La directive noindex est l’un des contrôles techniques SEO les plus directs disponibles. Elle dit à Googlebot : « crawle cette page si tu le souhaites, mais ne l’ajoute pas à l’index et ne l’affiche pas dans les résultats. » Contrairement au robots.txt qui bloque le crawl, le noindex autorise le robot à accéder à la page tout en empêchant son apparition dans les SERPs.
Les deux méthodes d’implémentation
La méthode la plus courante est la balise meta robots dans le head HTML : <meta name="robots" content="noindex">. L’alternative est un en-tête HTTP X-Robots-Tag, qui fonctionne pour toute URL y compris les ressources non-HTML. Les deux sont équivalentes ; la balise meta est plus simple à implémenter pour la plupart des CMS.
Quand utiliser noindex
Noindex est l’outil adapté pour les pages sans valeur de recherche organique : pages de connexion, espaces d’administration, résultats de recherche interne, pages de remerciement, variantes de contenu dupliqué, pages de pagination de faible valeur.

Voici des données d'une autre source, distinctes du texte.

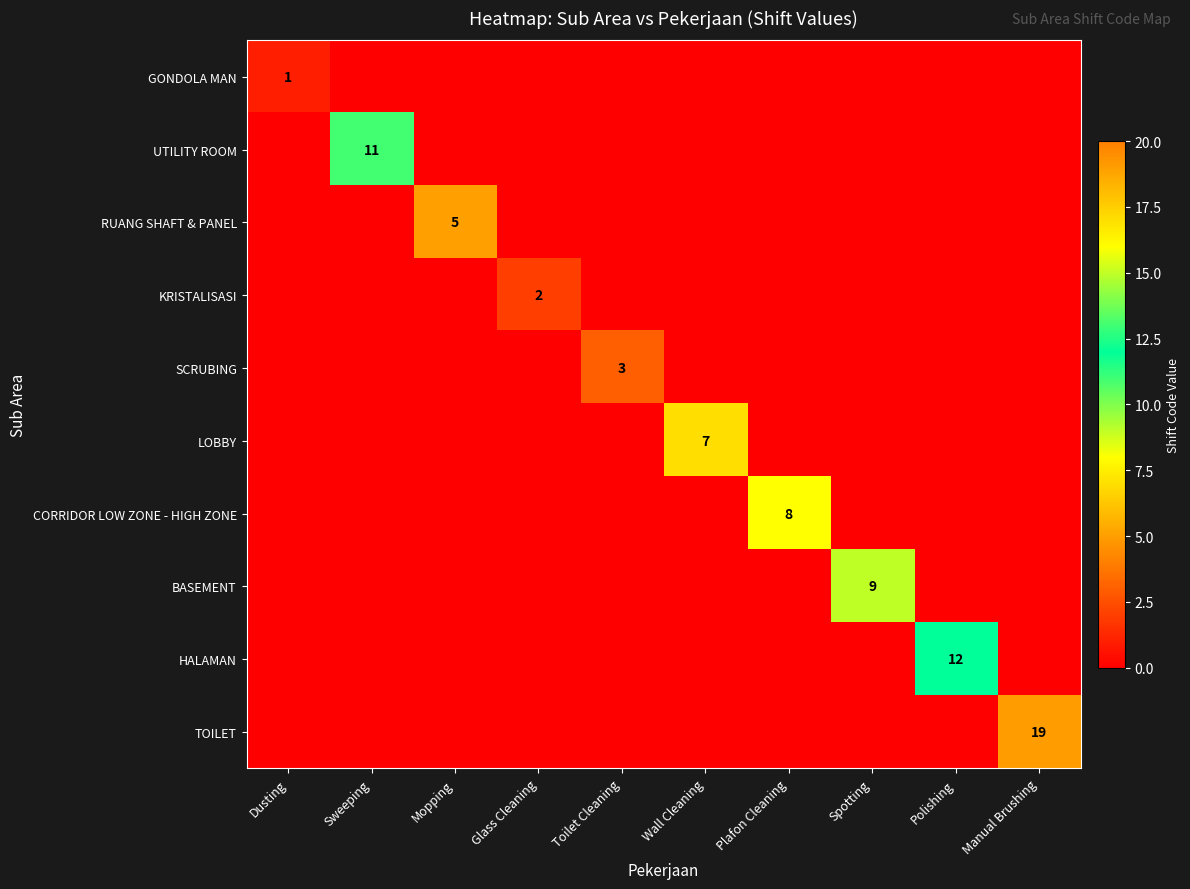

The value of SCRUBING at Toilet Cleaning is 5. True or false?

False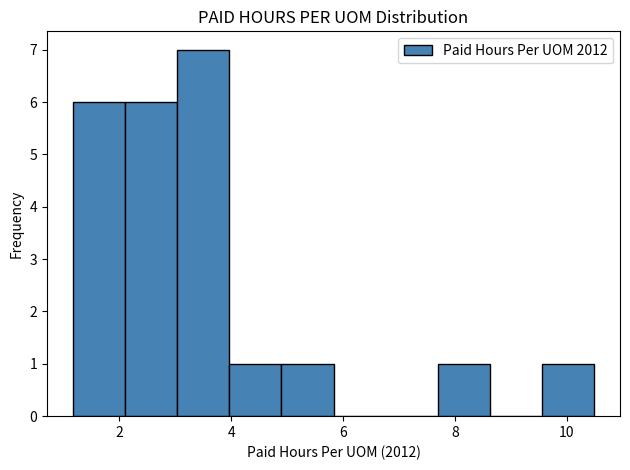

Which range on the x-axis has the tallest bar?

3.0 to 4.0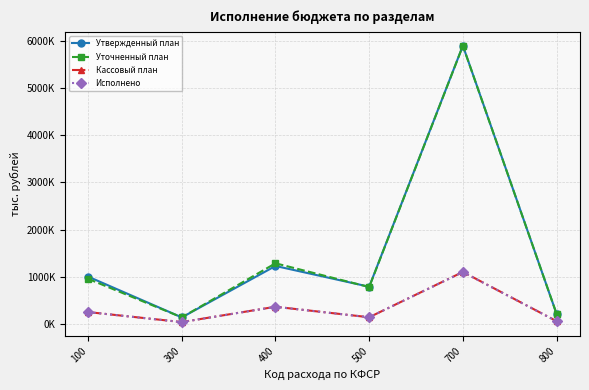

List the series in order of their peak value, highest first.

Утвержденный план, Уточненный план, Кассовый план, Исполнено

Exclure ces pages de l’index améliore les signaux de qualité globaux du site et concentre le budget de crawl sur les pages importantes.

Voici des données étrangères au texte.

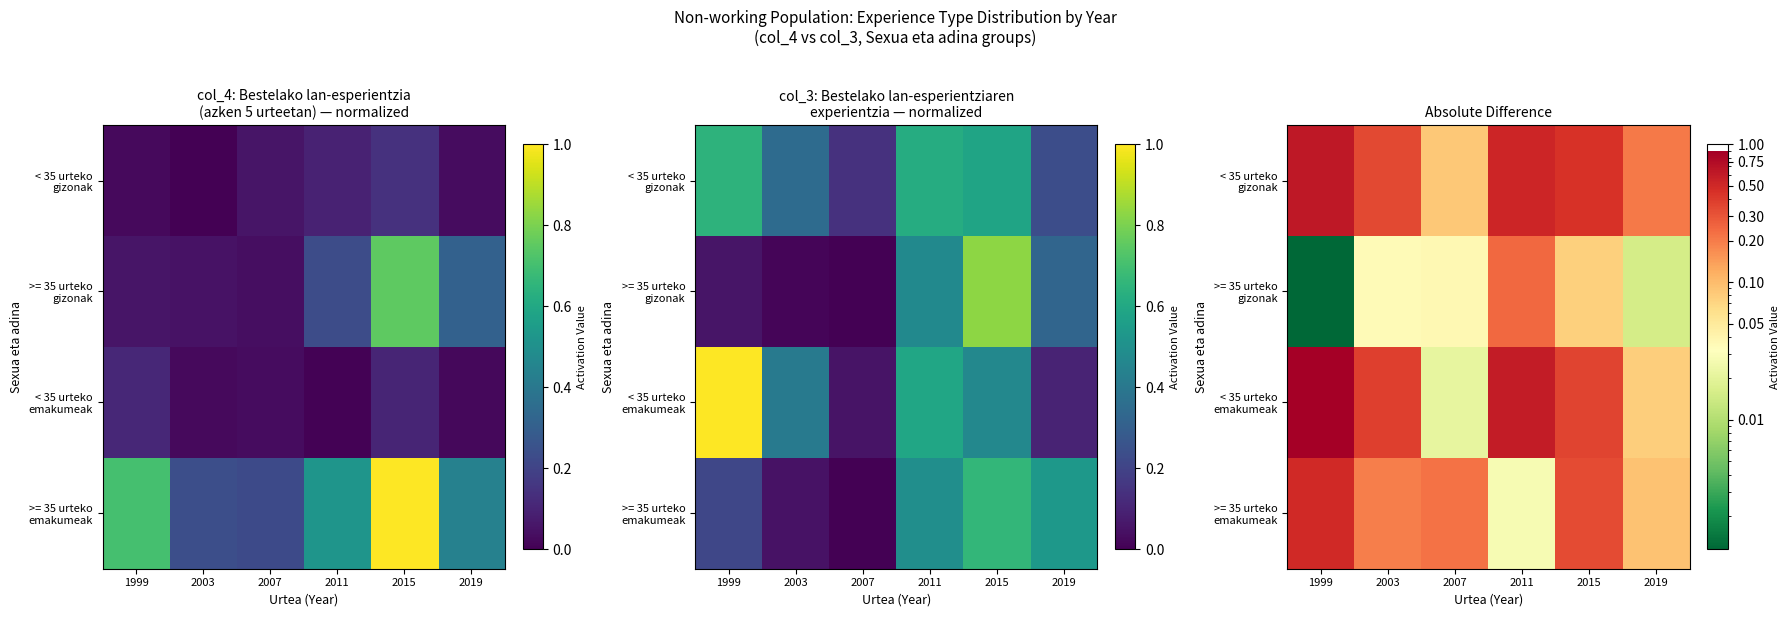

The < 35 urteko emakumeak series shows 0.4 at 2003. True or false?

True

Les erreurs courantes avec noindex
L’erreur la plus dévastatrice est d’appliquer noindex sur une page également bloquée par robots.txt. Si Googlebot ne peut pas accéder à la page, il ne peut pas lire la directive noindex, et la page peut rester indexée indéfiniment depuis son dernier crawl. Une autre erreur fréquente : laisser noindex sur des pages après le lancement du site — une directive de phase de développement oubliée en production.